I invented a new automotive fintech product to disrupt the unsavory extended car warranty market.
When: 2019 - 2020
Where: Uproar.car (now "Olive")
In March 2020, Uproar.car sold the very first digital and fully self-serve subscription car warranty. To accomplish this, I developed a new legal pathway that overcame product roadblocks that had stopped others, and I partnered closely with our marketing team to advertise and sell our automotive policies without the need of a sales team. This new product disrupted the extended warranty industry by offering convenient, fair-priced protection from unexpected car expenses. Uproar's subscribers saved $1,800 on average when compared to traditional dealership warranties. Also, customers were twice as satisfied. The industry took notice – within 12 months, three competitors began to copy my innovation using the new legal pathway that I had established.

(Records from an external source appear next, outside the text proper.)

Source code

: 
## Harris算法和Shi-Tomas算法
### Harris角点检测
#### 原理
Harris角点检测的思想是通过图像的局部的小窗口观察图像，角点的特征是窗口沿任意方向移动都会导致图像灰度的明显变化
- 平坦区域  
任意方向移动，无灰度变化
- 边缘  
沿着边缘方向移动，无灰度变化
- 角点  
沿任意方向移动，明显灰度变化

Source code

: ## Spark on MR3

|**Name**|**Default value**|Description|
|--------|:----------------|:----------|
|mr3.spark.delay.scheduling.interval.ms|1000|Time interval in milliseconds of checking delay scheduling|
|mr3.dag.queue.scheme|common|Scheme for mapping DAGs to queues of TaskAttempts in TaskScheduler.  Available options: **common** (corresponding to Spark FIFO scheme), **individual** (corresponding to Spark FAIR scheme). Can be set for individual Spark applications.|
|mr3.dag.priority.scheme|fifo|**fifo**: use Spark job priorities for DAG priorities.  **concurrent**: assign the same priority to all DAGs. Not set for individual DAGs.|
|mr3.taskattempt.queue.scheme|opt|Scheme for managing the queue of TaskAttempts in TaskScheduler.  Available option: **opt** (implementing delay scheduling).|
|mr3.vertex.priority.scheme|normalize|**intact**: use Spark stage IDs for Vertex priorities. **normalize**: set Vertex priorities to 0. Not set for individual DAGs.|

In the spring of 2018, I joined two co-founders and was hired as the first employee at a seed-stage startup named Uproar.car. Uproar was blessed with an unusual situation: the company had investor seed funding before it had a business model. So, after months of trial and error to validate product ideas the three of us found a huge market ripe for disruption: the extended car warranty industry. An extended car warranty is, in simple terms, a legal contract where the seller promises to pay for car breakdowns (e.g. a faulty transmission). Importantly, these legal contracts are governed by individual laws set by each US state. In 2018, US consumers spent $38 billion on extended car warranties. Despite the large market size, the industry suffers from low consumer satisfaction. Extended car warranties sold by industry incumbents like car dealerships are a bad deal for consumers. Dealerships often markup their products 200% to 300% and so the typical "5-year" $3,000 extended car warranty costs less than $1,000 to sell and insure. Extended warranties solve an important pain point: many Americans struggle financially with unexpected car breakdowns. The Federal Reserve drove this point home in a 2019 report that states “39% of Americans do not have $400 in savings to pay for an emergency event.” So, at Uproar.car we sought to protect Americans from unexpected car expenses by providing a service that was fair to the consumer. I knew that we would need a highly differentiated product to realize this mission.
I strategized three key differentiators to the traditional extended warranty.
To make the product fully self-serve, I hired a product and UX team and we partnered closely with our engineers to build an e-commerce website from scratch. We used easy-to-understand language to simplify our product and made sure to point out any coverage exclusions upfront.
To price our product at a low price I needed to estimate our break-even cost to sell a subscription. The most important variable to calculate this is called the "reserves", or how much cash should be set aside to cover future car breakdowns. I gathered 3 datasets to calculate the reserves and build our pricing model. 1) suggestions from a contracted actuary, 2) reserves from a company that sought to offer a similar monthly-warranty product (but canceled their plans before launch), and 3) a dataset that contains 25 years of historical claims data in the US (10M rows of data).
Traditional warranty customers have trouble finding their paper contracts when a breakdown occurs. To streamline the experience for users, we built an iOS and Android mobile app with easy access to digital contracts. It also helped customers make a claim without calling a human.
There were two significant roadblocks to innovate and launch our new fintech product.
Customers must certify that their car is not currently in need of repair prior to subscribing; however not every customer is honest. I predicted that Uproar would be exposed to a fraud scheme where a customer subscribes, lies about their car’s condition, then proceeds to submit an expensive claim – effectively walking away with a free repair. Looking for answers, I surveyed 100 Americans who had experienced a car breakdown. I found that in the event of a breakdown, drivers want to fix their car fast because they rely on their car to commute each day. This led me to a single viable solution: a 1-month waiting period before customers are eligible to make a claim.
State regulations were the largest hurdle to launch a true month-to-month extended car warranty. All 50 states have unique laws to govern extended warranties and I learned that other businesses had deemed a monthly subscription incompatible with these state laws. Most states included a one particular troublesome rule in their regulations: a customer must be eligible to make a claim during the term of their contract. The implication was that Uproar could not include a waiting period (essential to reduce fraud) in its month-to-month warranty. After 2 weeks of diving deep into service contract law, I found a workaround that state regulators would approve. I could define a waiting period outside of the scope of a contract. Our mobile app would enable this workaround. Process-wise, a customer would subscribe on our website, wait 1 month, and then would sign their contracts in our mobile app. State regulators offered no complaints with this solution so, using my workaround, Uproar was approved to sell extended car warranties in 44 states by the end of 2020.
I was successful in innovating the first monthly subscription, fully self-serve extended car warranty. Customers saved $1,800 on average compared to traditional dealership warranties and Uproar.car’s Android and iOS apps both maintained 4.5-star ratings: a reflection of high customer satisfaction with our claims process. My innovation could not be patented, so within a year several competitors, such as Carshield and Olive, began to replicate my invention. Uproar.car merged with Olive in January 2022. Olive continues to expand in market share and upholds the customer experience that Uproar.car pioneered: an honest, and fair-priced alternative to dealership warranties.